Les 33, oefening 40
Oefening 40
1. Laten wij vertrouwen op die vrienden; want zij hebben zeer nuttige dingen aanbevolen.
2. Goed opgevoed hebbende de kinderen, brengt vreugde voor de ouders.
3. Indien de wachters alle poorten gesloten hebben, is er geen gevaar meer.
4. Oedipus had zijn vader vermoord.
5. Homerus heeft Griekenland opgevoed, zoals Plato zegt.
6. De goden van de stad zijn nooit beter (adv. comp. => vervoegd als acc. n. sg. van het adi.) verzorgd dan door ons.
7. Voor de strijd zijn vele koeien en geiten geofferd aan de goden.
8. Het is nuttig voor iedere daad goed te hebben beraadslaagd/ bij jezelf te rade te zijn gegaan.
9. Voor de avond was een grote menigte van de vijanden gedood.

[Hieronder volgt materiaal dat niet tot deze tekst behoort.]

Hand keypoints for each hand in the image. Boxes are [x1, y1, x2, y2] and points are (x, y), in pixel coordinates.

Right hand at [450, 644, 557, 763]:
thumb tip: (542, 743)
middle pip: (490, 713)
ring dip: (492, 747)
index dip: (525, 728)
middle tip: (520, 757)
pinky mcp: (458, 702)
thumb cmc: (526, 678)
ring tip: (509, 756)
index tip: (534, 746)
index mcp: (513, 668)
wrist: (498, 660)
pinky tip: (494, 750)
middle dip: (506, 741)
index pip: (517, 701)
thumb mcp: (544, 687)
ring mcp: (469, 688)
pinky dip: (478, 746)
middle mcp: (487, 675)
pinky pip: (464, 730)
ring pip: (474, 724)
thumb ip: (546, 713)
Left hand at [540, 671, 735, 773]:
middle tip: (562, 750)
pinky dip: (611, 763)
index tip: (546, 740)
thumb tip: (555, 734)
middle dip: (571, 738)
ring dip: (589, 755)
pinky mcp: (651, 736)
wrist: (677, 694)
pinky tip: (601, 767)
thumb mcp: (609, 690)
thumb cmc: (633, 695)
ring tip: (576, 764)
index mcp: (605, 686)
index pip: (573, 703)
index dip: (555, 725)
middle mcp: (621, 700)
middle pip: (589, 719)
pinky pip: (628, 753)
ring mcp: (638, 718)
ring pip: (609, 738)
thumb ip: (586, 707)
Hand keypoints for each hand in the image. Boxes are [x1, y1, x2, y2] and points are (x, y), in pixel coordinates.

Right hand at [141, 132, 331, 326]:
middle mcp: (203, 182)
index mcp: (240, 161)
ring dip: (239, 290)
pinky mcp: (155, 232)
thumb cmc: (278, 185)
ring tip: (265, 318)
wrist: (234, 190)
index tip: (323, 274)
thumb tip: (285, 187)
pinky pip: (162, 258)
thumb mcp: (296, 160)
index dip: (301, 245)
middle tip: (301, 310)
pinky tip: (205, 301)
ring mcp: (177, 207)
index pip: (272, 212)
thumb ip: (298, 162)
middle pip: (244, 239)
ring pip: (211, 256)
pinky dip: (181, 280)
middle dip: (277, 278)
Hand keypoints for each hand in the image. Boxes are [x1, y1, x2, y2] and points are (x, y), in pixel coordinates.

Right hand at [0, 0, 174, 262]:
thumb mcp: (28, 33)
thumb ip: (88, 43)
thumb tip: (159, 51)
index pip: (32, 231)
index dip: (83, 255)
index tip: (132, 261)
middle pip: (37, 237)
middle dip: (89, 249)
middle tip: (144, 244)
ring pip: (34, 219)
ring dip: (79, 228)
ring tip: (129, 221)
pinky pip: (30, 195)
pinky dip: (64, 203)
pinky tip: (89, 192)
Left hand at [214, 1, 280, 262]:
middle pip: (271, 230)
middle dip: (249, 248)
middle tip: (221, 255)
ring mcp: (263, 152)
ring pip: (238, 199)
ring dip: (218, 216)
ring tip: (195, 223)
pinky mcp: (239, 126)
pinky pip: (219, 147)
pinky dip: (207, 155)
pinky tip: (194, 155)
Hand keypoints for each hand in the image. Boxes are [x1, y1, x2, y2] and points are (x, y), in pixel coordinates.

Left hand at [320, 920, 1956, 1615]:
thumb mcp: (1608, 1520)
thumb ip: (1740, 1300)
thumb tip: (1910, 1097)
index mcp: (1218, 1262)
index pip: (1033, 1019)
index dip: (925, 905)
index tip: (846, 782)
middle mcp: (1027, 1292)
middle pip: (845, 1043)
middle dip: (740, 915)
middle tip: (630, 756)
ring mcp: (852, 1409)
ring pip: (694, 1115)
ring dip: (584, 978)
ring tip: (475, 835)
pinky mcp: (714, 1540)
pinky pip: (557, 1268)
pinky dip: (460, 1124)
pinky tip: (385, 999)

10. Moge jij klaar zijn met het werk voor de avond.
11. De veldheer is een zeer groot eerbewijs (= een grote onderscheiding/eer) waard(ig): want vaak is hij met veel (= groot) succes ten strijde getrokken.
12. Zij die offeren moeten goed gewassen zijn.
13. Hij die een man vermoord heeft moet gedood worden!
14. De vrijheid is een zoet (= aangenaam) bezit (= verworvenheid) voor hen die bevrijd zijn uit de slavernij.
15. De vrouw die alle dingen gereedgemaakt heeft, is een sieraad van het huis(houden).